The day started off completely normally, taking a short 30 minute bus ride to the hospital where the orphanage is. I went to my room and said hello to all 6 of my darling babies, who are 1-2 years old. I give them kisses and hugs and share as much love with them as I can. In 6 short weeks these angels have found a strong place in my heart. But today was different. Today I had to say goodbye to one of my babies from the orphanage. Paloma was lucky enough to be adopted into a wonderful new family. As the mama bathed her, dresses her in her nicest clothes and brushed her small amount of fine hair, I reflected on how much she has grown over the 6 weeks that I have known her. Paloma was moved into my room in the first week I was here. In that time she has learnt to walk, can almost jump and loves to dance. She is such a happy child, rarely crying and always having the biggest smile on her face. I hope that this beautiful child has the opportunity to become an amazing person, full of love, kindness and a sense of belonging. As much as I will miss her beautiful happy face I know that she now has the opportunity to have a better life. Although she does not know it, she and all my other babies have had a massive affect on my life, giving me so much love. They are special children who will bless any family willing to have them.


Tuesday 18th May

What others may consider a dangerous part of life, us foreigners think is fantastic.

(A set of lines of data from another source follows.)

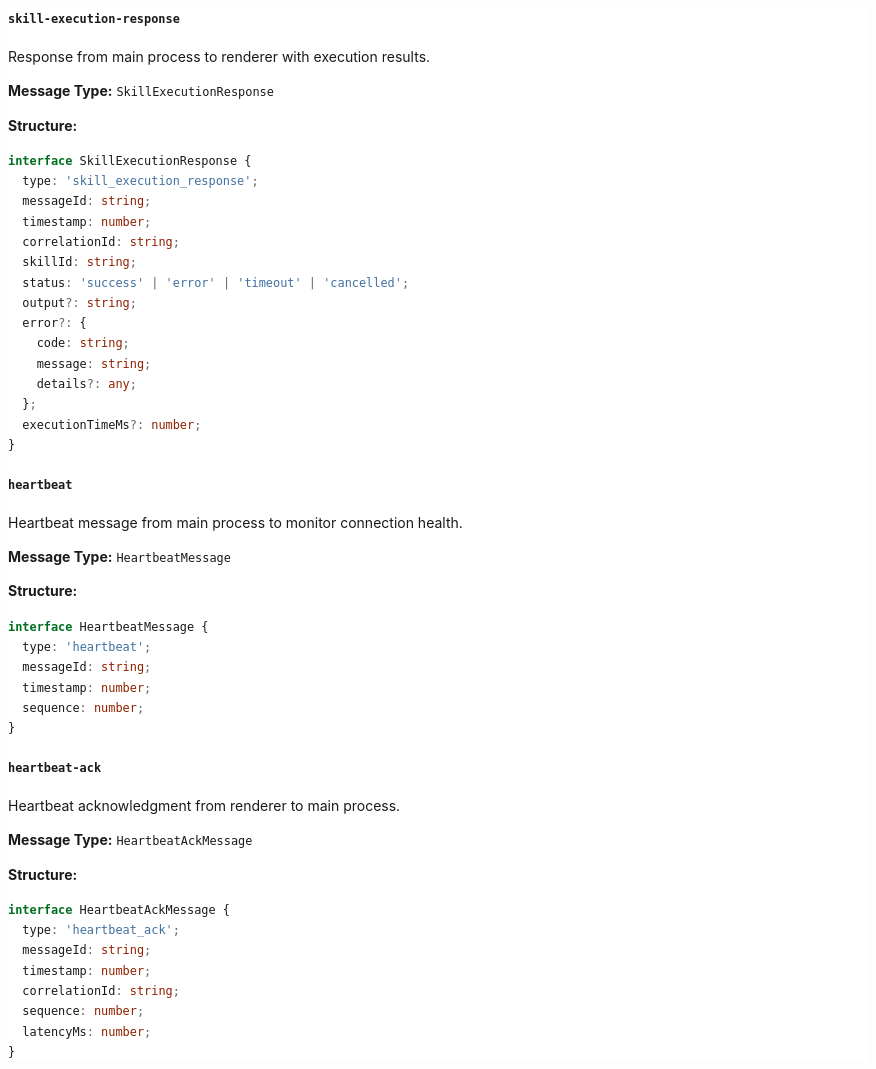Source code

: #### `skill-execution-response`
Response from main process to renderer with execution results.

**Message Type:** `SkillExecutionResponse`

**Structure:**
```typescript
interface SkillExecutionResponse {
  type: 'skill_execution_response';
  messageId: string;
  timestamp: number;
  correlationId: string;
  skillId: string;
  status: 'success' | 'error' | 'timeout' | 'cancelled';
  output?: string;
  error?: {
    code: string;
    message: string;
    details?: any;
  };
  executionTimeMs?: number;
}
```

#### `heartbeat`
Heartbeat message from main process to monitor connection health.

**Message Type:** `HeartbeatMessage`

**Structure:**
```typescript
interface HeartbeatMessage {
  type: 'heartbeat';
  messageId: string;
  timestamp: number;
  sequence: number;
}
```

#### `heartbeat-ack`
Heartbeat acknowledgment from renderer to main process.

**Message Type:** `HeartbeatAckMessage`

**Structure:**
```typescript
interface HeartbeatAckMessage {
  type: 'heartbeat_ack';
  messageId: string;
  timestamp: number;
  correlationId: string;
  sequence: number;
  latencyMs: number;
}
```
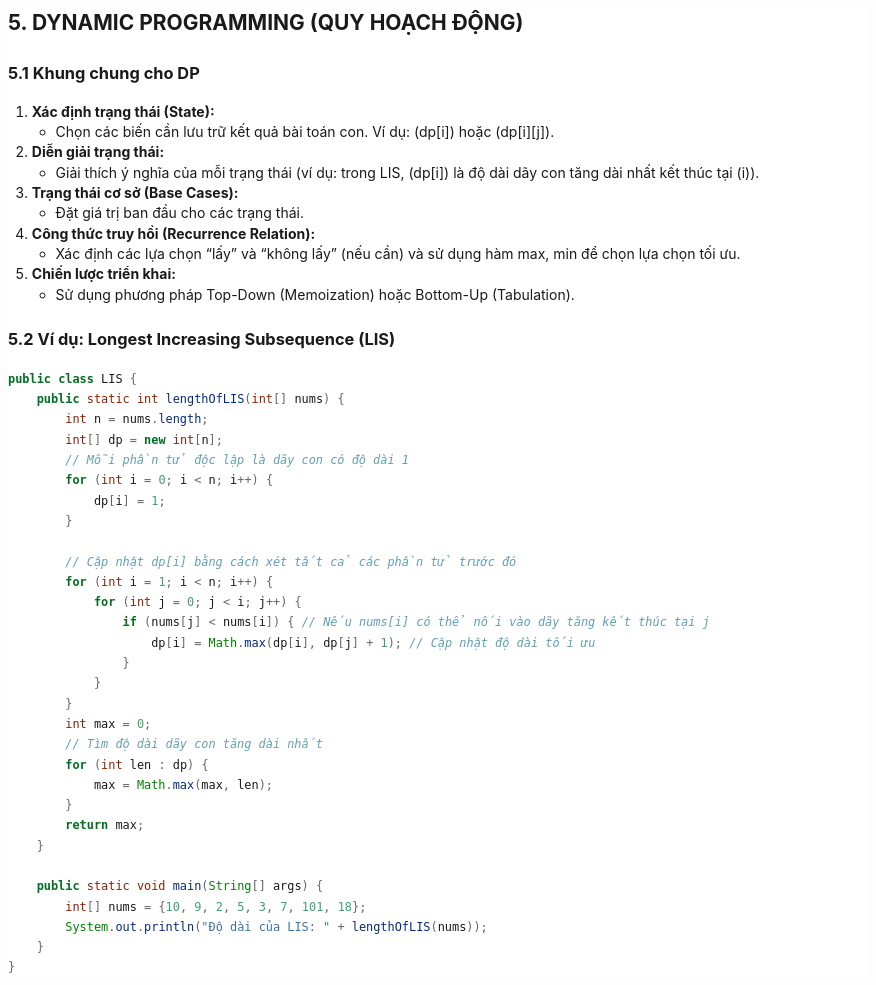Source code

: 
## 5. DYNAMIC PROGRAMMING (QUY HOẠCH ĐỘNG)

### 5.1 Khung chung cho DP
1. **Xác định trạng thái (State):**  
   - Chọn các biến cần lưu trữ kết quả bài toán con. Ví dụ: \(dp[i]\) hoặc \(dp[i][j]\).
2. **Diễn giải trạng thái:**  
   - Giải thích ý nghĩa của mỗi trạng thái (ví dụ: trong LIS, \(dp[i]\) là độ dài dãy con tăng dài nhất kết thúc tại \(i\)).
3. **Trạng thái cơ sở (Base Cases):**  
   - Đặt giá trị ban đầu cho các trạng thái.
4. **Công thức truy hồi (Recurrence Relation):**  
   - Xác định các lựa chọn “lấy” và “không lấy” (nếu cần) và sử dụng hàm max, min để chọn lựa chọn tối ưu.
5. **Chiến lược triển khai:**  
   - Sử dụng phương pháp Top-Down (Memoization) hoặc Bottom-Up (Tabulation).

### 5.2 Ví dụ: Longest Increasing Subsequence (LIS)

```java
public class LIS {
    public static int lengthOfLIS(int[] nums) {
        int n = nums.length;
        int[] dp = new int[n];
        // Mỗi phần tử độc lập là dãy con có độ dài 1
        for (int i = 0; i < n; i++) {
            dp[i] = 1;
        }
        
        // Cập nhật dp[i] bằng cách xét tất cả các phần tử trước đó
        for (int i = 1; i < n; i++) {
            for (int j = 0; j < i; j++) {
                if (nums[j] < nums[i]) { // Nếu nums[i] có thể nối vào dãy tăng kết thúc tại j
                    dp[i] = Math.max(dp[i], dp[j] + 1); // Cập nhật độ dài tối ưu
                }
            }
        }
        int max = 0;
        // Tìm độ dài dãy con tăng dài nhất
        for (int len : dp) {
            max = Math.max(max, len);
        }
        return max;
    }
    
    public static void main(String[] args) {
        int[] nums = {10, 9, 2, 5, 3, 7, 101, 18};
        System.out.println("Độ dài của LIS: " + lengthOfLIS(nums));
    }
}
```
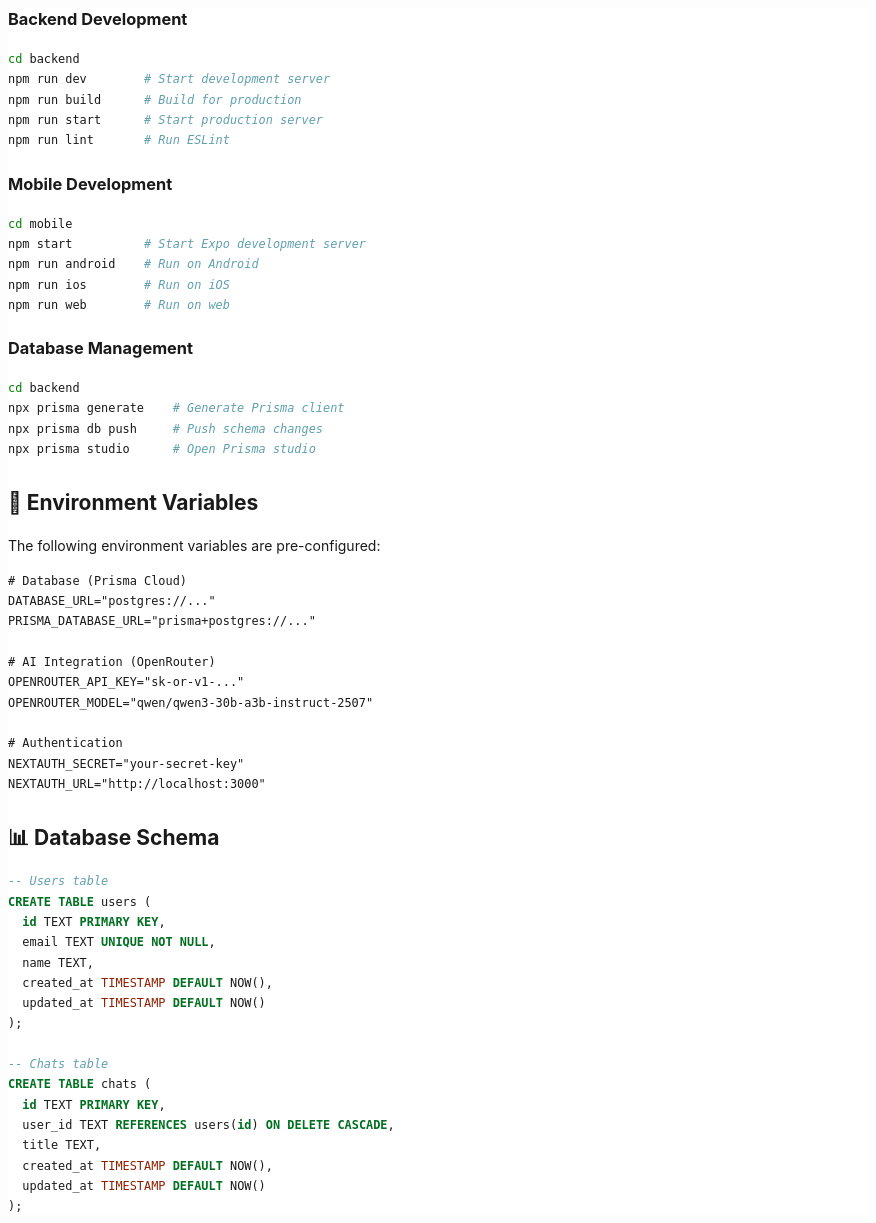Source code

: ### Backend Development
```bash
cd backend
npm run dev        # Start development server
npm run build      # Build for production
npm run start      # Start production server
npm run lint       # Run ESLint
```

### Mobile Development
```bash
cd mobile
npm start          # Start Expo development server
npm run android    # Run on Android
npm run ios        # Run on iOS
npm run web        # Run on web
```

### Database Management
```bash
cd backend
npx prisma generate    # Generate Prisma client
npx prisma db push     # Push schema changes
npx prisma studio      # Open Prisma studio
```

## 🔑 Environment Variables

The following environment variables are pre-configured:

```env
# Database (Prisma Cloud)
DATABASE_URL="postgres://..."
PRISMA_DATABASE_URL="prisma+postgres://..."

# AI Integration (OpenRouter)
OPENROUTER_API_KEY="sk-or-v1-..."
OPENROUTER_MODEL="qwen/qwen3-30b-a3b-instruct-2507"

# Authentication
NEXTAUTH_SECRET="your-secret-key"
NEXTAUTH_URL="http://localhost:3000"
```

## 📊 Database Schema

```sql
-- Users table
CREATE TABLE users (
  id TEXT PRIMARY KEY,
  email TEXT UNIQUE NOT NULL,
  name TEXT,
  created_at TIMESTAMP DEFAULT NOW(),
  updated_at TIMESTAMP DEFAULT NOW()
);

-- Chats table
CREATE TABLE chats (
  id TEXT PRIMARY KEY,
  user_id TEXT REFERENCES users(id) ON DELETE CASCADE,
  title TEXT,
  created_at TIMESTAMP DEFAULT NOW(),
  updated_at TIMESTAMP DEFAULT NOW()
);
```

My first Peruvian earthquake was more of an excitement than anything else. I was a bit taken back by the children running out of my english class as I didn't think my lesson was that boring! It was interesting that many of the other volunteers didn't even feel the quake. 

Although it was exciting for me, I did notice some of the children were very shaken up. It made me realise that although that one was a small tremor, bigger ones do occur here and have potentially devastating affects. I guess that growing up in Australia, where close to no earth quakes occur, I can't fully understand what the affects that a big earth quake can have. Australian's grow up learning about bushfires and more recently floods, but rarely does a earth quake have any affect on us. Part of living in another country and continent is learning the different ways of life, and that includes the different types of natural disasters. I guess the best attitude to have to the prospect of a disaster is to be prepared, aware and stay calm.